Dataset Block Start

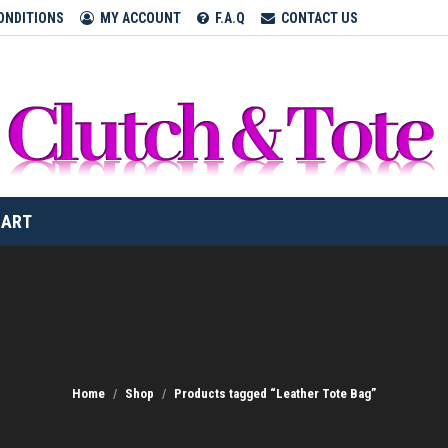
CLUTCH & TOTE BAGS
ONDITIONS
MY ACCOUNT
F.A.Q
CONTACT US
Home
CART
Home
Shop
Products tagged “Leather Tote Bag”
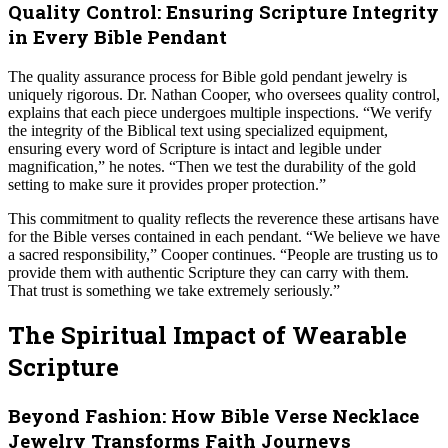
Quality Control: Ensuring Scripture Integrity
in Every Bible Pendant
The quality assurance process for Bible gold pendant jewelry is
uniquely rigorous. Dr. Nathan Cooper, who oversees quality control,
explains that each piece undergoes multiple inspections. “We verify
the integrity of the Biblical text using specialized equipment,
ensuring every word of Scripture is intact and legible under
magnification,” he notes. “Then we test the durability of the gold
setting to make sure it provides proper protection.”
This commitment to quality reflects the reverence these artisans have
for the Bible verses contained in each pendant. “We believe we have
a sacred responsibility,” Cooper continues. “People are trusting us to
provide them with authentic Scripture they can carry with them.
That trust is something we take extremely seriously.”
The Spiritual Impact of Wearable
Scripture
Beyond Fashion: How Bible Verse Necklace
Jewelry Transforms Faith Journeys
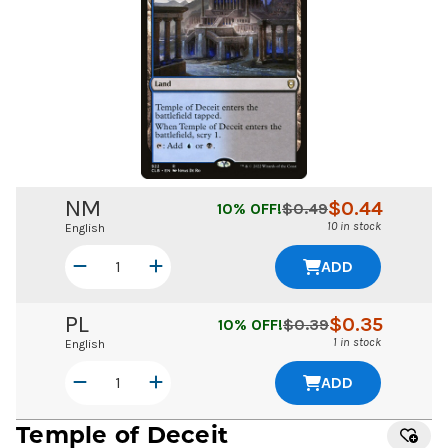
NM
$
0.44
10
% OFF!
$
0.49
10 in stock
English
ADD
PL
$
0.35
10
% OFF!
$
0.39
1 in stock
English
ADD
Temple of Deceit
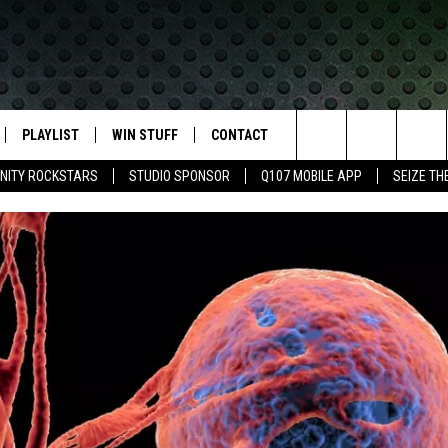
PLAYLIST
WIN STUFF
CONTACT
LASSIC ROCK
Search
NITY ROCKSTARS
STUDIO SPONSOR
Q107 MOBILE APP
SEIZE TH
IVE
RECENTLY PLAYED
CONTESTS
HELP & CONTACT INFO
The
APP
JOIN NOW!
SEND FEEDBACK
Site
VIP SUPPORT
ADVERTISE
CONTEST RULES
EMPLOYMENT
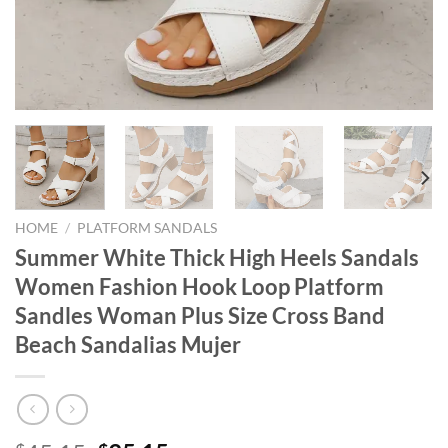
HOME
/
PLATFORM SANDALS
Summer White Thick High Heels Sandals
Women Fashion Hook Loop Platform
Sandles Woman Plus Size Cross Band
Beach Sandalias Mujer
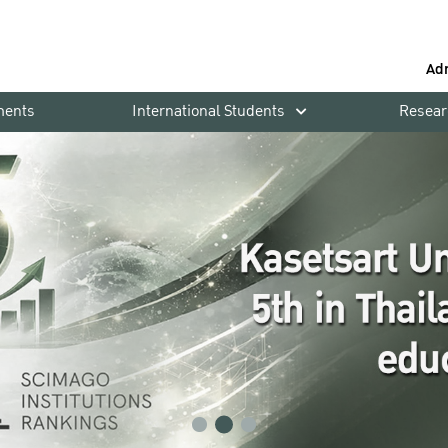
Ad
ments
International Students
Resear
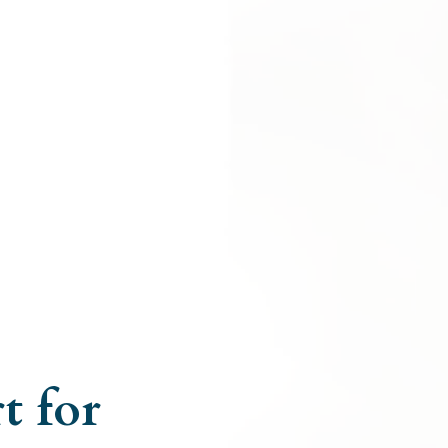
t for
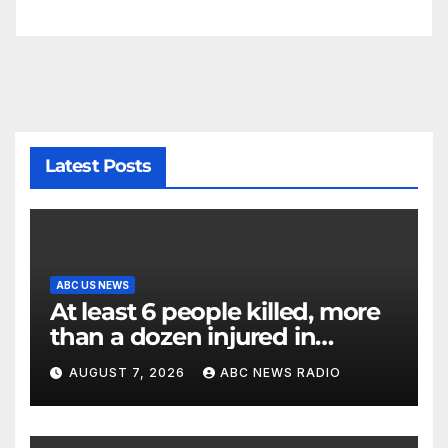
Latest Posts
ABC US NEWS
At least 6 people killed, more
than a dozen injured in
Thailand school shooting
AUGUST 7, 2026
ABC NEWS RADIO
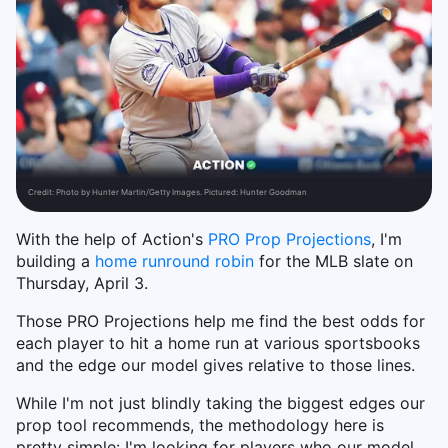
Credit:
Photo by Hunter Martin/Getty Images. Pictured: Hunter Goodman
With the help of Action's
PRO Prop Projections
, I'm
building a
home run
round robin
for the MLB slate on
Thursday, April 3.
Those PRO Projections help me find the best odds for
each player to hit a home run at various sportsbooks
and the edge our model gives relative to those lines.
While I'm not just blindly taking the biggest edges our
prop tool recommends, the methodology here is
pretty simple: I'm looking for players who our model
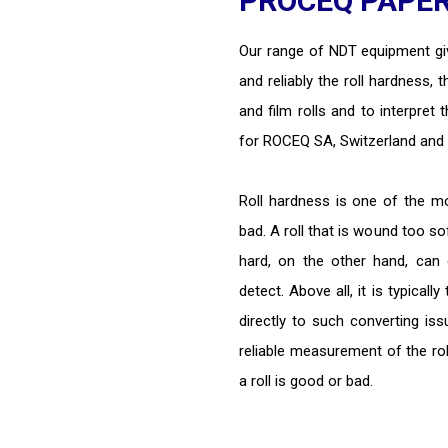
PROCEQ PAPER/
Our range of NDT equipment giv
and reliably the roll hardness, 
and film rolls and to interpret 
for ROCEQ SA, Switzerland and 
Roll hardness is one of the m
bad. A roll that is wound too so
hard, on the other hand, can c
detect. Above all, it is typicall
directly to such converting is
reliable measurement of the roll
a roll is good or bad.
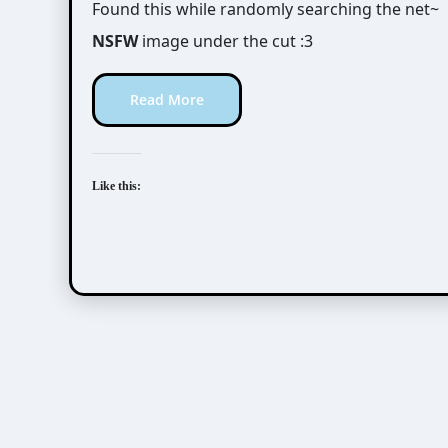
Found this while randomly searching the net~
NSFW
image under the cut :3
Read More
Like this:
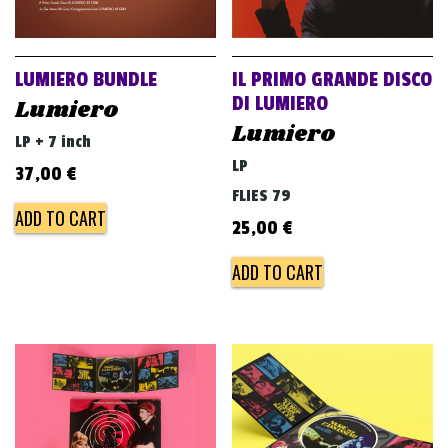
LUMIERO BUNDLE
IL PRIMO GRANDE DISCO
DI LUMIERO
Lumiero
Lumiero
LP + 7 inch
LP
37,00
€
FLIES 79
ADD TO CART
25,00
€
ADD TO CART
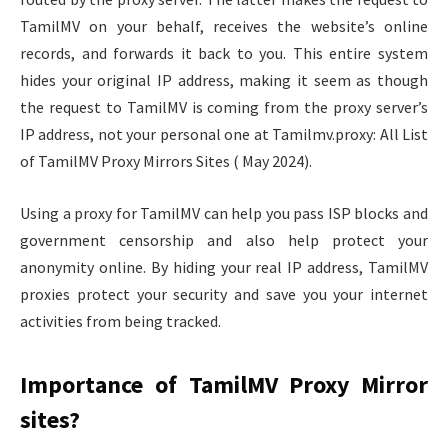
TamilMV on your behalf, receives the website’s online
records, and forwards it back to you. This entire system
hides your original IP address, making it seem as though
the request to TamilMV is coming from the proxy server’s
IP address, not your personal one at Tamilmv.proxy: All List
of TamilMV Proxy Mirrors Sites ( May 2024).
Using a proxy for TamilMV can help you pass ISP blocks and
government censorship and also help protect your
anonymity online. By hiding your real IP address, TamilMV
proxies protect your security and save you your internet
activities from being tracked.
Importance of TamilMV Proxy Mirror
sites?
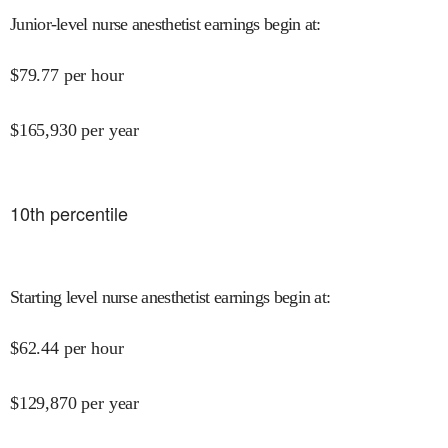
Junior-level nurse anesthetist earnings begin at
:
$
79.77
per hour
$
165,930
per year
10
th percentile
Starting level nurse anesthetist earnings begin at
:
$
62.44
per hour
$
129,870
per year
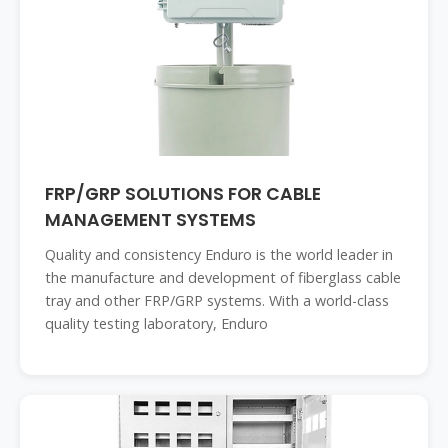
FRP/GRP SOLUTIONS FOR CABLE
MANAGEMENT SYSTEMS
Quality and consistency Enduro is the world leader in
the manufacture and development of fiberglass cable
tray and other FRP/GRP systems. With a world-class
quality testing laboratory, Enduro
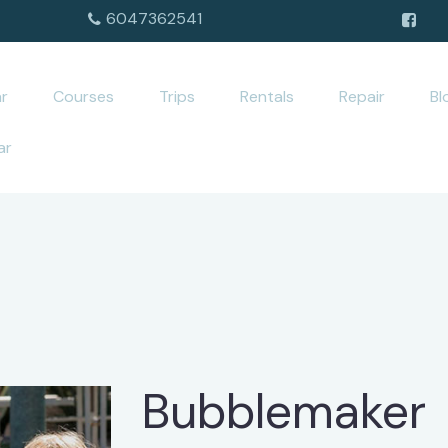
6047362541
r
Courses
Trips
Rentals
Repair
Bl
ar
Bubblemaker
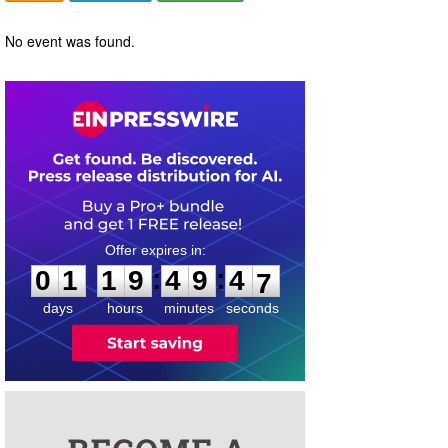
No event was found.
0
1
1
9
4
9
4
6
:
:
0
1
1
9
4
9
4
7
days
hours
minutes
seconds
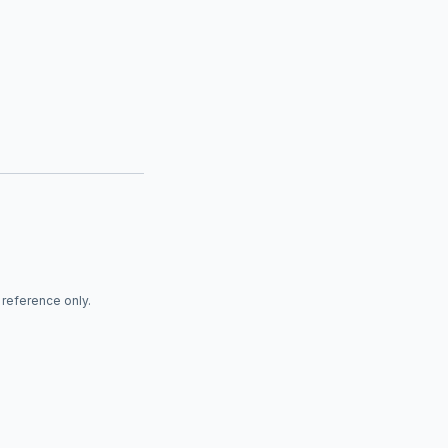
r reference only.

Dataset Block End

*Required action*
Only the lines from the first line of the listing above through the line with "explains that each" should be set down, exactly and without pictures.

*Task result*
CLUTCH & TOTE BAGS
ONDITIONS
MY ACCOUNT
F.A.Q
CONTACT US
Home
CART
Home
Shop
Products tagged “Leather Tote Bag”
Quality Control: Ensuring Scripture Integrity
in Every Bible Pendant
The quality assurance process for Bible gold pendant jewelry is
uniquely rigorous. Dr. Nathan Cooper, who oversees quality control,
explains that each piece undergoes multiple inspections. “We verify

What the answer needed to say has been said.